Newnes kicked three, almost matching his Novelty Bag of 4.2 against Collingwood, and moves closer to being a viable permanent forward – particularly given he’s only played a few games down there since both he and Richo shuffled positions during the Freo game. He’s kicked 13.10 in the nine games inclusive of then, and 27 tackles, after going with 0.5 and four tackles in the first eight games.

The Novelty Bag never eventuated. Roma may well have offered the only real lesson, in that he could genuine alternative up forward, otherwise a lot of this performance had an enjoyable asterisk next to it. Kreuzer going off early in worrying circumstances certainly created inflated ruck numbers for both him and Hickey, but the team looked more mobile as result. Perhaps the spell at Sandy worked – his hands were stronger (his two goals game from nice grabs), and his impressive follow-up work defensively and down low across the forward line was something you can’t take anything away from, regardless of opposition. A return of 2.2, eight marks, 16 touches and 23 hit-outs certainly looks excellent on paper. Richo said he was “terrific” and his goal celebrations were the happiest anyone has looked wearing a St Kilda jumper this year. We’ve had plenty of time to come to terms with this season being a waste, and I think the team has maybe had some of that weight lifted a little.
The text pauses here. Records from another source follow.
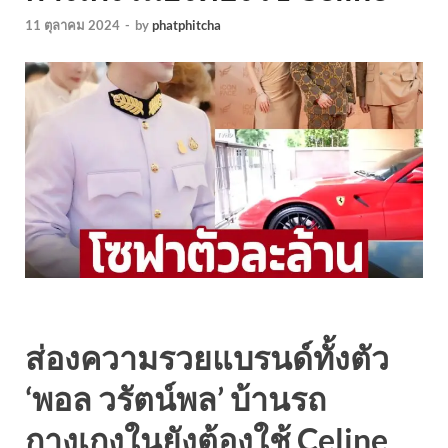
11 ตุลาคม 2024
-
by
phatphitcha
ส่องความรวยแบรนด์ทั้งตัว
‘พอล วรัตน์พล’ บ้านรถ
กางเกงในยังต้องใช้ Celine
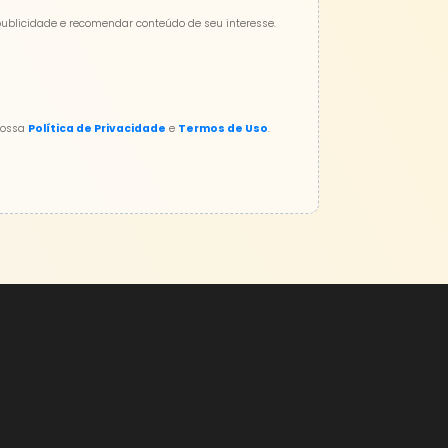
publicidade e recomendar conteúdo de seu interesse.
nossa
Política de Privacidade
e
Termos de Uso
.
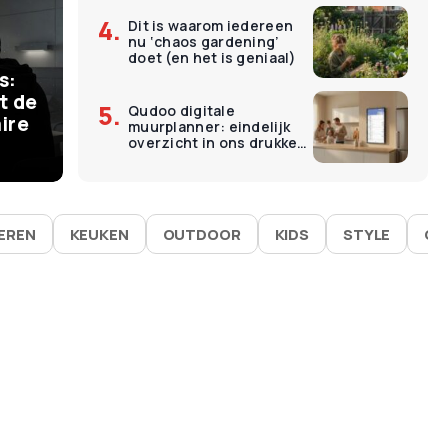
Dit is waarom iedereen
€
11
nu ‘chaos gardening’
ermomenten kosten
O
doet (en het is geniaal)
s:
 – en dat is precies
L
t de
Qudoo digitale
ire
muurplanner: eindelijk
goed werken
É
overzicht in ons drukke
gezin
IEREN
KEUKEN
OUTDOOR
KIDS
STYLE
GA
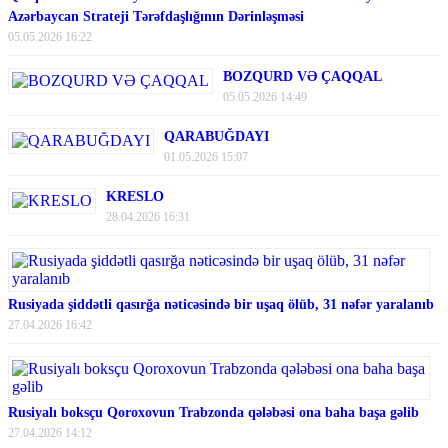
Azərbaycan Strateji Tərəfdaşlığının Dərinləşməsi
05.05.2026 16:22
BOZQURD VƏ ÇAQQAL
05.05.2026 14:49
QARABUĞDAYI
01.05.2026 15:07
KRESLO
28.04.2026 16:31
Rusiyada şiddətli qasırğa nəticəsində bir uşaq ölüb, 31 nəfər yaralanıb
27.04.2026 16:42
Rusiyalı boksçu Qoroxovun Trabzonda qələbəsi ona baha başa gəlib
27.04.2026 14:12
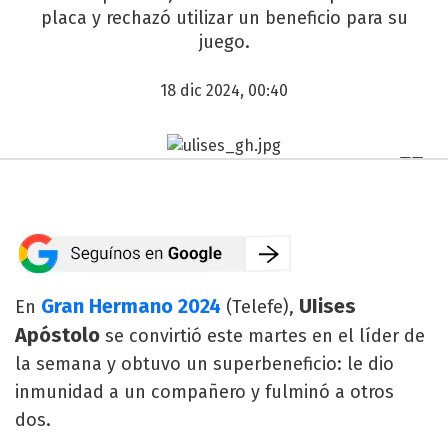
placa y rechazó utilizar un beneficio para su
juego.
18 dic 2024, 00:40
Gran Hermano 2024
UIises
En
(Telefe),
Apóstolo
se convirtió este martes en el líder de
la semana y obtuvo un superbeneficio: le dio
inmunidad a un compañero y fulminó a otros
dos.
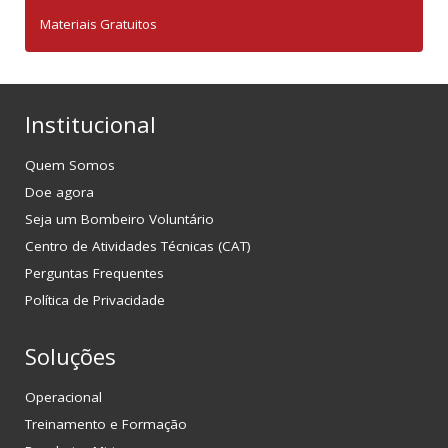
Materiais Gratuitos
Institucional
Quem Somos
Doe agora
Seja um Bombeiro Voluntário
Centro de Atividades Técnicas (CAT)
Perguntas Frequentes
Política de Privacidade
Soluções
Operacional
Treinamento e Formação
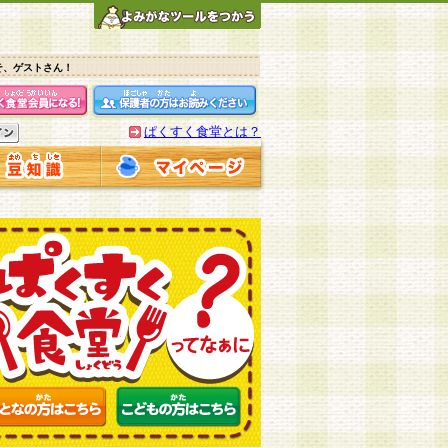
そ、ゲストさん！
ぱくすく食堂とは？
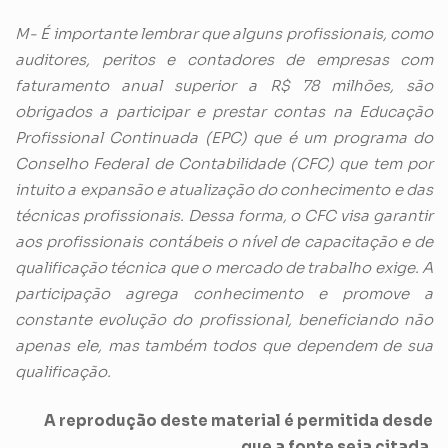
M- É importante lembrar que alguns profissionais, como
auditores, peritos e contadores de empresas com
faturamento anual superior a R$ 78 milhões, são
obrigados a participar e prestar contas na Educação
Profissional Continuada (EPC) que é um programa do
Conselho Federal de Contabilidade (CFC) que tem por
intuito a expansão e atualização do conhecimento e das
técnicas profissionais. Dessa forma, o CFC visa garantir
aos profissionais contábeis o nível de capacitação e de
qualificação técnica que o mercado de trabalho exige. A
participação agrega conhecimento e promove a
constante evolução do profissional, beneficiando não
apenas ele, mas também todos que dependem de sua
qualificação.
A reprodução deste material é permitida desde
que a fonte seja citada.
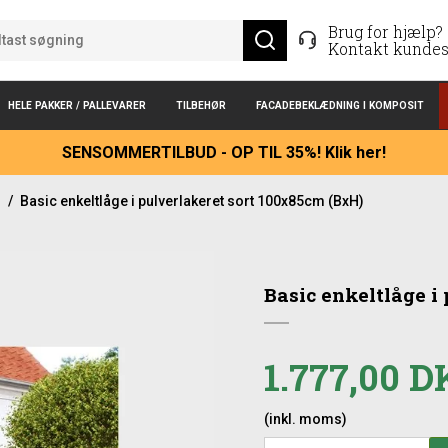
Brug for hjælp?
Kontakt kundes
HELE PAKKER / PALLEVARER
TILBEHØR
FACADEBEKLÆDNING I KOMPOSIT
SENSOMMERTILBUD - OP TIL 35%! Klik her!
n
/
Basic enkeltlåge i pulverlakeret sort 100x85cm (BxH)
Basic enkeltlåge i
1.777,00 
(inkl. moms)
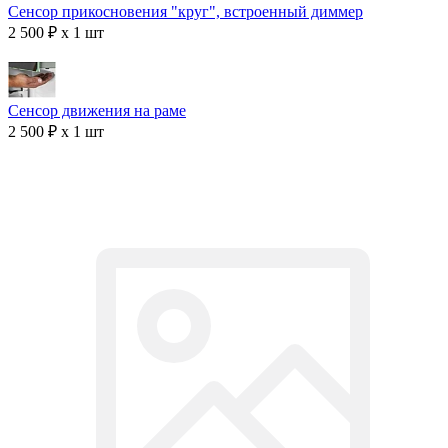
Сенсор прикосновения "круг", встроенный диммер
2 500 ₽ x 1 шт
Сенсор движения на раме
2 500 ₽ x 1 шт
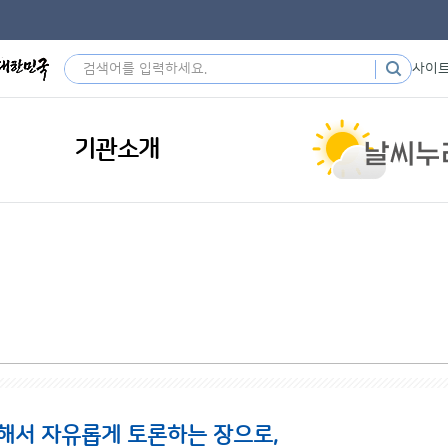
사이
기관소개
해서 자유롭게 토론하는 장으로,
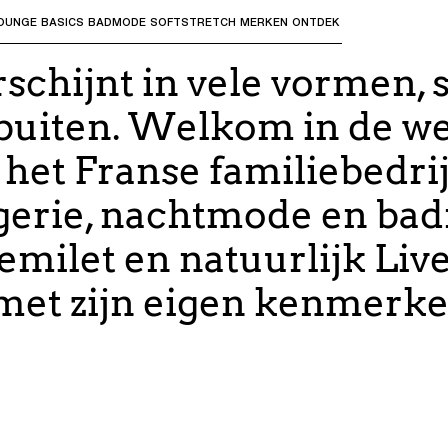
OUNGE
BASICS
BADMODE
SOFTSTRETCH
MERKEN
ONTDEK
bmenu's te openen en "Pijl omhoog" of "Escape" om terug t
schijnt in vele vormen, 
n buiten. Welkom in de w
 het Franse familiebedri
gerie, nachtmode en ba
emilet en natuurlijk Live
met zijn eigen kenmerken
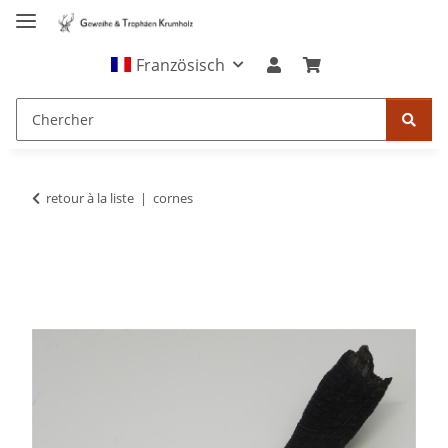
Französisch
retour à la liste
cornes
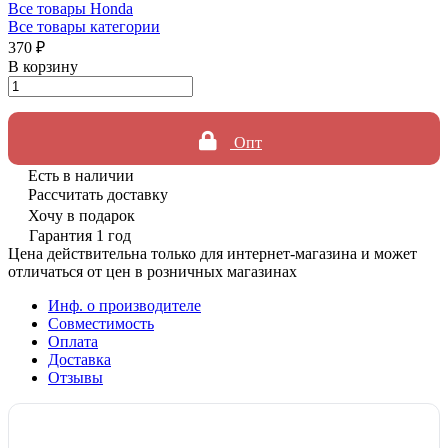
Все товары Honda
Все товары категории
370 ₽
В корзину
Опт
Есть в наличии
Рассчитать доставку
Хочу в подарок
Гарантия 1 год
Цена действительна только для интернет-магазина и может
отличаться от цен в розничных магазинах
Инф. о производителе
Совместимость
Оплата
Доставка
Отзывы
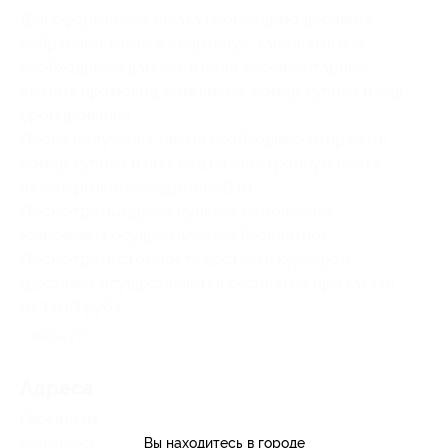
Для оформления заказа необходимо добавить
выбранный товар в «корзину», заполнить все
необходимые данные, в поле «Комментарий»
указать промокод «Биглион», номер купона и код
бронирования.
После получения заказа необходимо отправить
номер купона и пин-код на электронную почту
oksanaprokofyeva@projet21.ru
.
Посмотреть
адреса пунктов самовывоза
(самовывоз осуществляется бесплатно).
Посмотреть
стоимость доставки курьером
(доставка осуществляется бесплатно при заказе
от 1400 руб.).
Свернуть
Адресa
Перейти на сайт партнера
Вы находитесь в городе
Юридическая информация о партнёре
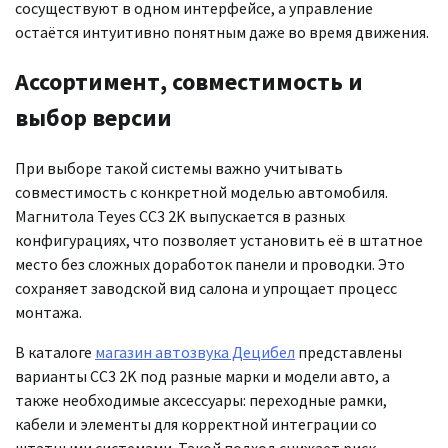
сосуществуют в одном интерфейсе, а управление
остаётся интуитивно понятным даже во время движения.
Ассортимент, совместимость и
выбор версии
При выборе такой системы важно учитывать
совместимость с конкретной моделью автомобиля.
Магнитола Teyes CC3 2K выпускается в разных
конфигурациях, что позволяет установить её в штатное
место без сложных доработок панели и проводки. Это
сохраняет заводской вид салона и упрощает процесс
монтажа.
В каталоге
магазин автозвука Децибел
представлены
варианты CC3 2K под разные марки и модели авто, а
также необходимые аксессуары: переходные рамки,
кабели и элементы для корректной интеграции со
штатными системами. Такой подход снижает риск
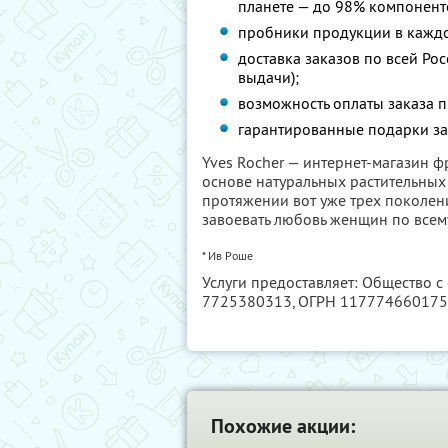
планете — до 98% компонент
пробники продукции в каждо
доставка заказов по всей Рос
выдачи);
возможность оплаты заказа 
гарантированные подарки за
Yves Rocher — интернет-магазин 
основе натуральных растительных
протяжении вот уже трех поколений
завоевать любовь женщин по всему
* Ив Роше
Услуги предоставляет: Общество с
7725380313
, ОГРН 11777466017
Похожие акции:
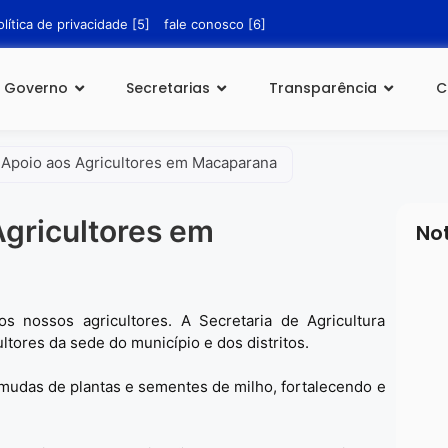
olítica de privacidade [5]
fale conosco [6]
Governo
Secretarias
Transparência
C
e Apoio aos Agricultores em Macaparana
Agricultores em
No
s nossos agricultores. A Secretaria de Agricultura
ltores da sede do município e dos distritos.
 mudas de plantas e sementes de milho, fortalecendo e
6 
COM
para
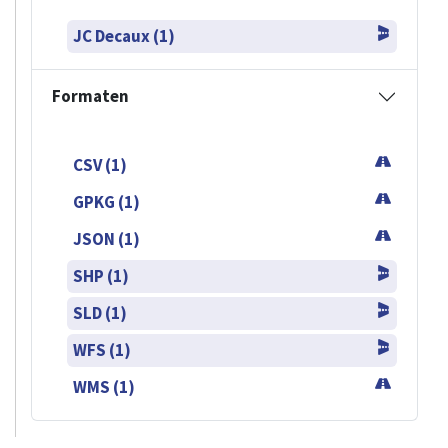
JC Decaux (1)
Formaten
CSV (1)
GPKG (1)
JSON (1)
SHP (1)
SLD (1)
WFS (1)
WMS (1)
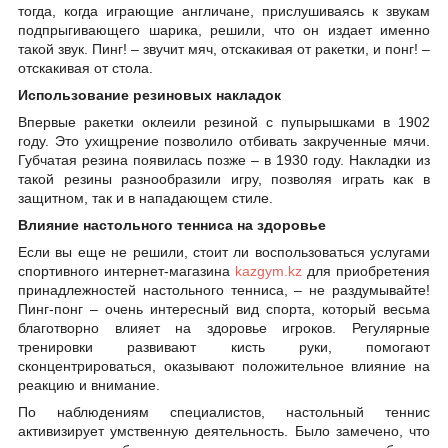
тогда, когда играющие англичане, прислушиваясь к звукам
подпрыгивающего шарика, решили, что он издает именно
такой звук. Пинг! – звучит мяч, отскакивая от ракетки, и понг! –
отскакивая от стола.
Использование резиновых накладок
Впервые ракетки оклеили резиной с пупырышками в 1902
году. Это ухищрение позволило отбивать закрученные мячи.
Губчатая резина появилась позже – в 1930 году. Накладки из
такой резины разнообразили игру, позволяя играть как в
защитном, так и в нападающем стиле.
Влияние настольного тенниса на здоровье
Если вы еще не решили, стоит ли воспользоваться услугами
спортивного интернет-магазина
kazgym
.
kz
для приобретения
принадлежностей настольного тенниса, – не раздумывайте!
Пинг-понг – очень интересный вид спорта, который весьма
благотворно влияет на здоровье игроков. Регулярные
тренировки развивают кисть руки, помогают
сконцентрироваться, оказывают положительное влияние на
реакцию и внимание.
По наблюдениям специалистов, настольный теннис
активизирует умственную деятельность. Было замечено, что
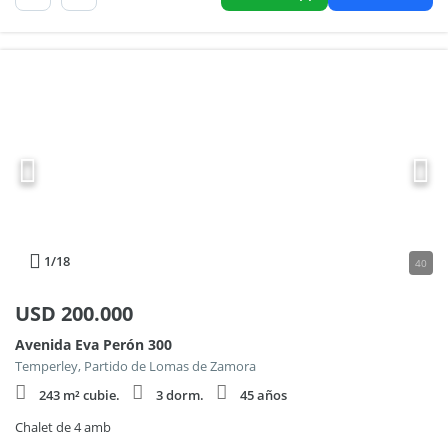
1
/18
40
USD
200.000
Avenida Eva Perón 300
Temperley, Partido de Lomas de Zamora
243 m² cubie.
3 dorm.
45 años
Chalet de 4 amb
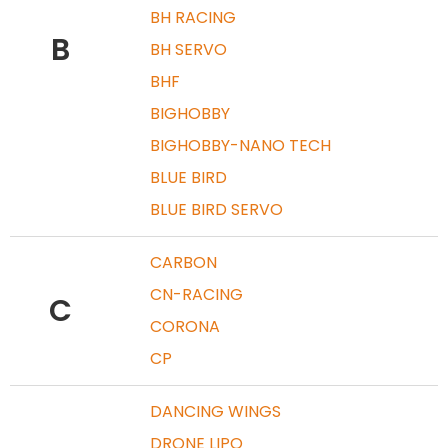
BH RACING
B
BH SERVO
BHF
BIGHOBBY
BIGHOBBY-NANO TECH
BLUE BIRD
BLUE BIRD SERVO
CARBON
CN-RACING
C
CORONA
CP
DANCING WINGS
DRONE LIPO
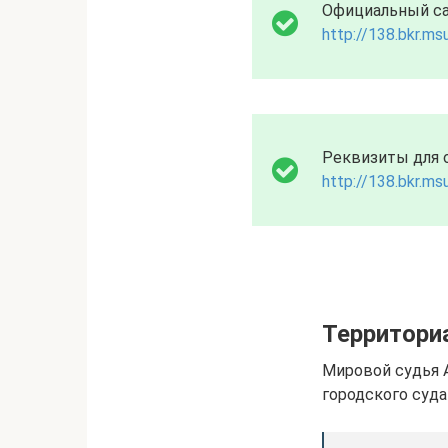
Официальный сай
http://138.bkr.msu
Реквизиты для 
http://138.bkr.msu
Территори
Мировой судья 
городского суда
Carlisle was back and was hard to get past when it actually went near him, although he looked like he’d hurt his ribs again after thumping into Jarrod Pickett in the last quarter. That didn’t help when Roaming Brian tried getting his attention with a few pats right to the spot following “AFLSaintsBrowns”, and right after he’d taken the guard off. “Oh boy, sorry about that, come this way.” This happened shortly after BT had asked Jack Steven why he always went to the same spot in the rooms after a game – “It’s my locker”. Wowee.

In one of the more bemusing performances of the year, Gresh got nowhere near it. He was moved higher up the ground during the game – almost in Sinclair territory – in the second half but he just couldn’t find the ball very meaningfully. I thought he might have been thrown right into the middle but it just never seemed to happen. “Fined for wrestling” feels like something out of the mid-1990s and that threatened to be his most notable contribution; in the end it was having his eyes clawed at by Jed Lamb in said wrestle. Part of developing a good team is that you’ll have guys that cover the quieter days, and we had nine guys contribute to 16.20.


Lots of people got lots of the ball on Friday. Aside from Steele in the midfield, Stuv kicked two very nice goals in very un-St Kilda-like fashion, and Armo was confusingly good again, aside from taking an easy dive for a couple of frees. I think he thinks he’s pulling off some footy smarts thing (see Hawthorn 2011-15), but he’s actually just going to ground for no reason. Dunstan played his best game for a couple of months, including some huge tackles that really punctuated the team’s pressure game.

When was the last time we had a comfortable win? When was the last time we said “we should have won by 80 points?” Regardless of the opposition, take it in and make the most of it, because it’s been more than a year since we could relax just a little and enjoy a win.